A malicious phishing email now reaches organizations every 19 seconds, a clear indicator of how artificial intelligence (AI)-based tools and techniques redefined cybercrime in 2025.
New threat intelligence from Cofense showed this pace more than doubled from one attack every 42 seconds in 2024, suggesting a substantial change in how email-based threats operate at scale.
The report highlighted the way AI tools have shifted from being an experimental capability for attackers to core infrastructure. This enables them to perform automated reconnaissance, generate realistic content, and rapidly adjust campaigns after delivery.
The transition has turned phishing from a relatively intermittent problem into a constant, adaptive threat that puts traditional email security models at risk.
Attackers also increasingly relied on publicly available information like social media-generated content and organizational data, to customize messages for individual victims.
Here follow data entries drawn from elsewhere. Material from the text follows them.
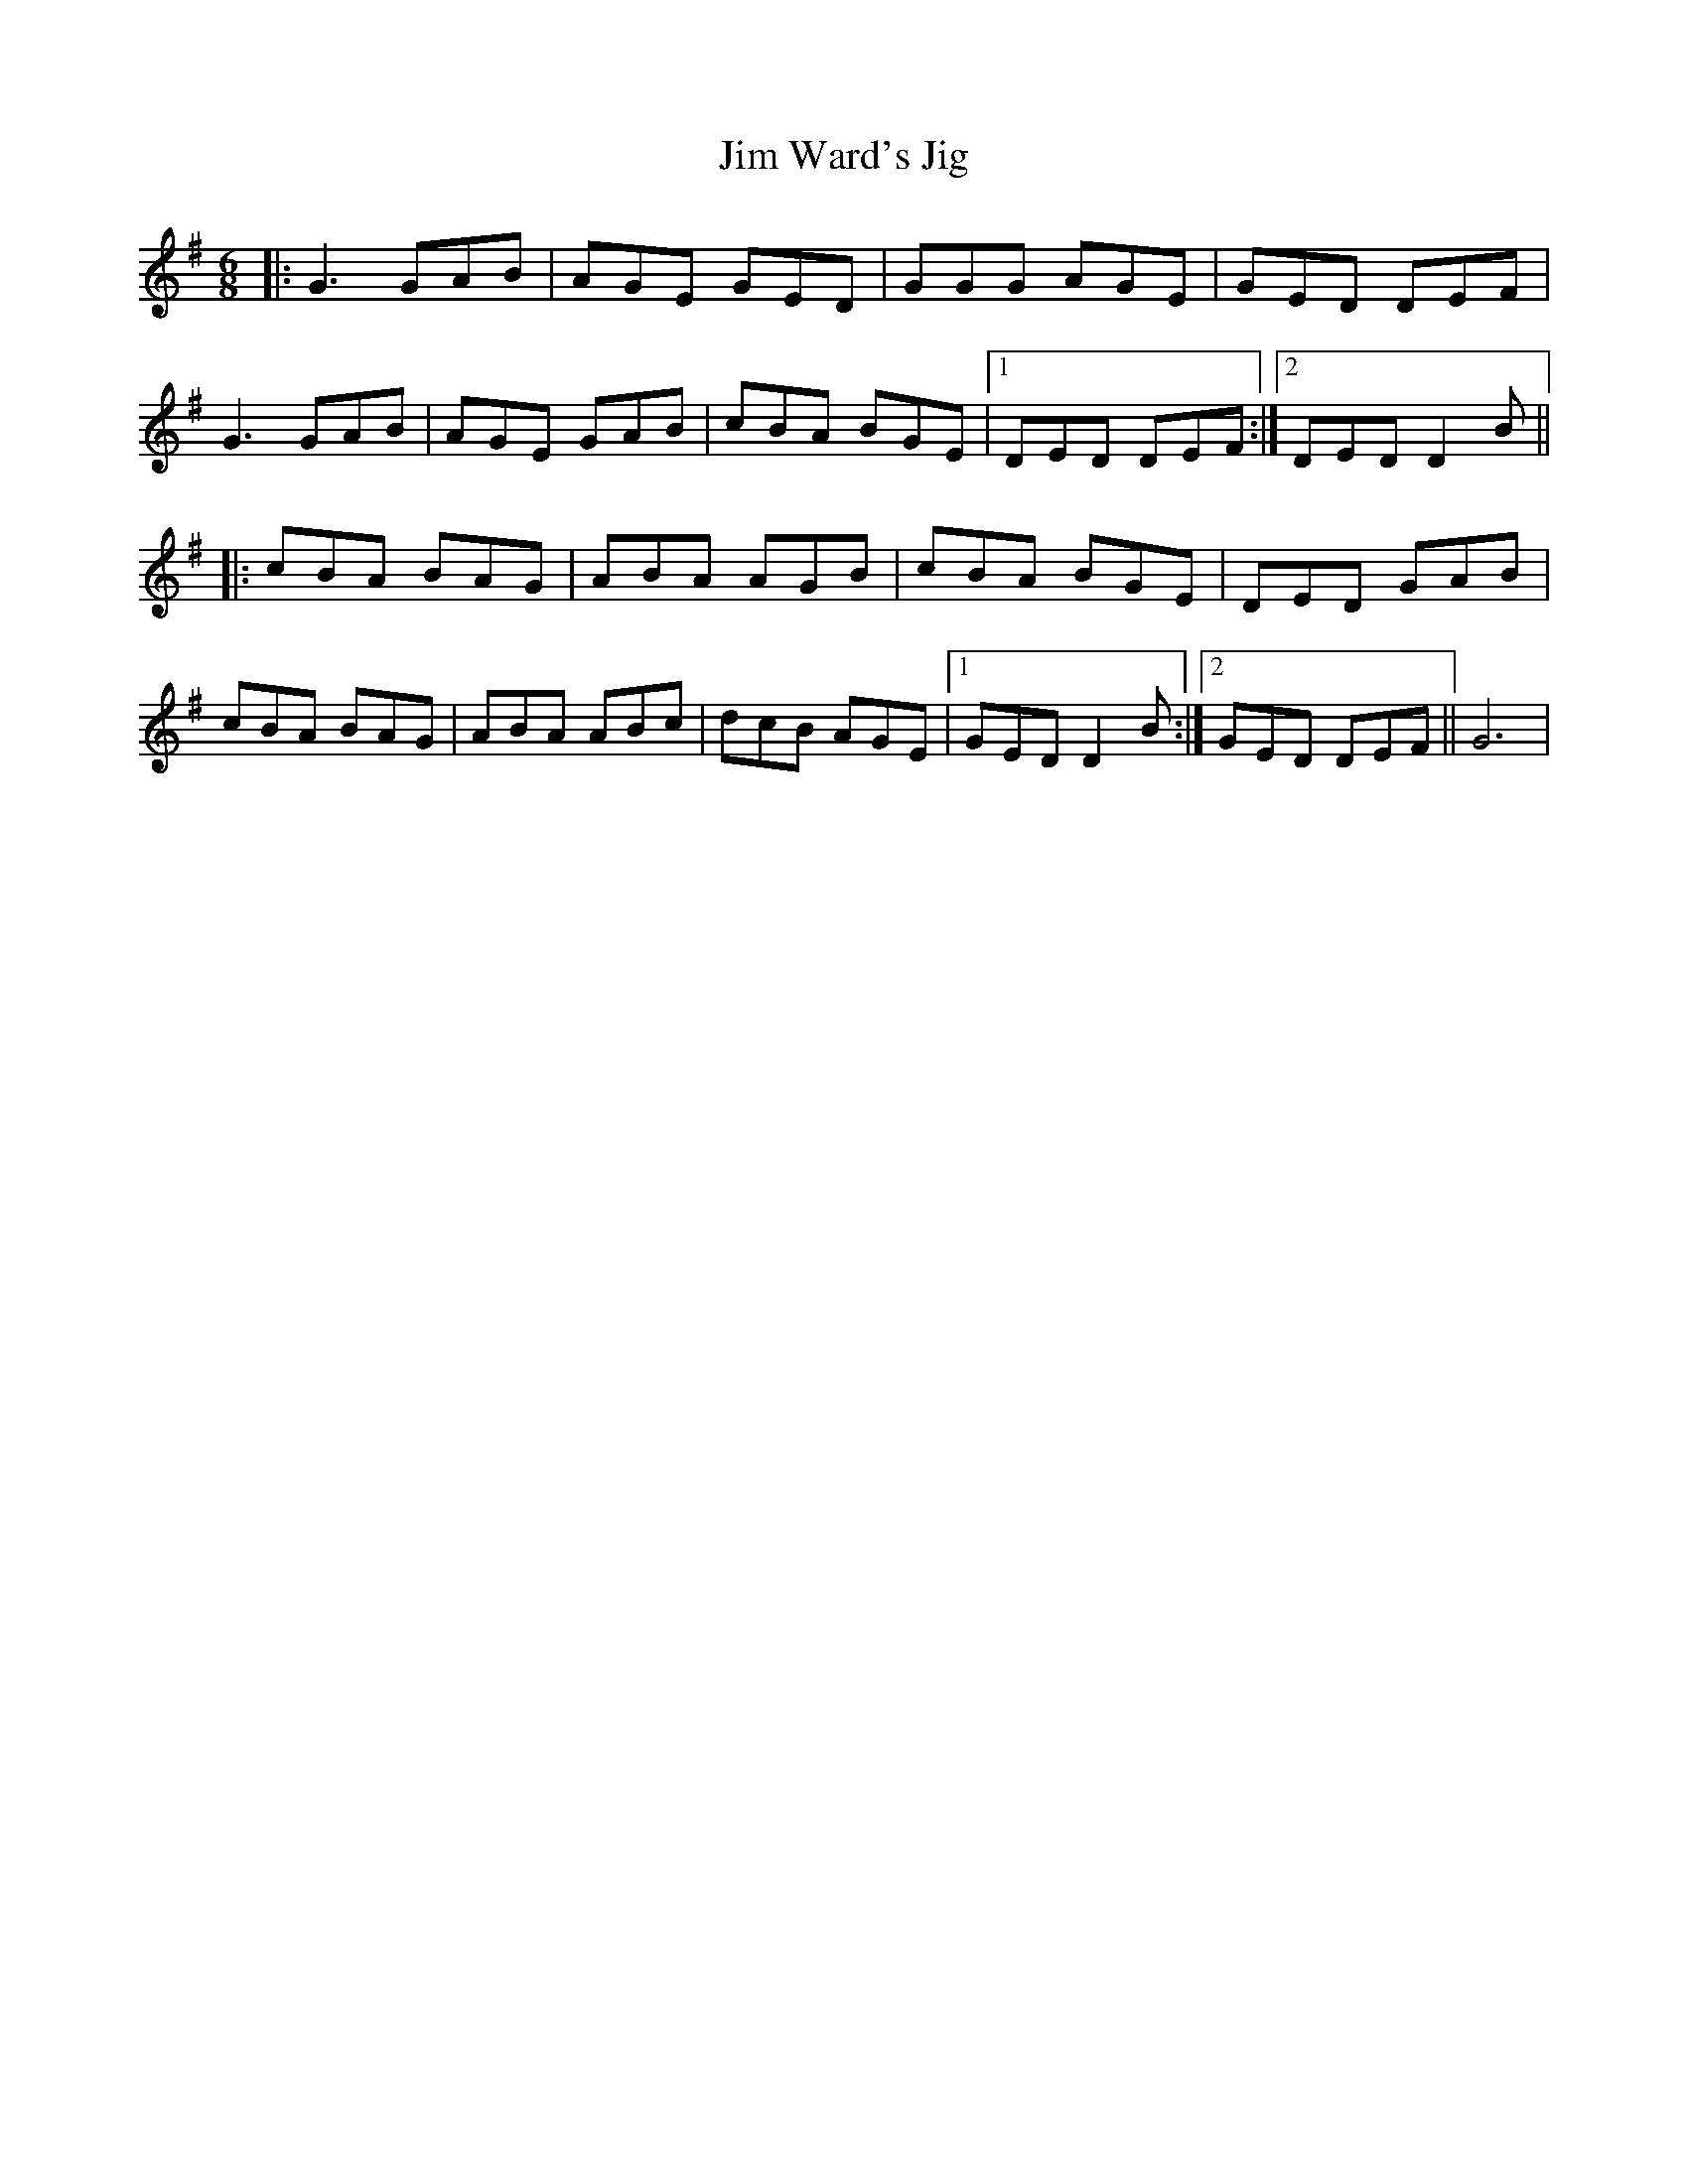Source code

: X:1
T: Jim Ward's Jig
M: 6/8
L: 1/8
R: Jig
K: G
|: G3 GAB | AGE GED | GGG AGE |GED DEF |
G3 GAB | AGE GAB |cBA BGE |1 DED DEF:|2 DED D2B||
|:cBA BAG | ABA AGB | cBA BGE |DED GAB |
cBA BAG | ABA ABc |dcB AGE |1 GED D2B :|2 GED DEF || G6|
Combined with AI-generated language, these emails lack the spelling errors and generic phrasing that once made phishing easier to spot.
Five Trends Defining AI-Powered Phishing in 2025
In their new report published on Wednesday, Cofense identified several patterns that illustrate how automated tools are changing phishing operations:
- 76% of initial infection URLs were unique, and 82% of malicious attachments had distinct file hashes, reducing the effectiveness of signature-based detection.
- The same phishing site can deliver Windows executables, macOS installers, or mobile credential-harvesting pages based on a visitor’s device and browser.
- Text-only phishing now accounts for 18% of malicious emails, fueling business email compromise (BEC) campaigns that impersonate colleagues or executives.
- The use of trusted remote access software increased by 900% by volume, allowing attackers to blend into normal IT activity.
- Credential phishing using .es domains grew 51 times year over year, moving the domain from 56th to the third most abused top-level domain.
Josh Bartolomie, Chief Security Officer at Cofense, said AI has fundamentally altered phishing economics. “Threat actors are now using AI as core infrastructure, not just to craft highly personalized emails, but to dynamically adapt phishing pages based on the victim’s device, generate thousands of unique variants of the same attack, and manage infected systems at scale.” Bartolomie said, commenting on the report..
“Traditional perimeter defenses can’t keep pace with threats that shape-shift after delivery. Organizations need post-delivery visibility, human intelligence, and context-aware detection to identify and remediate what gets through.”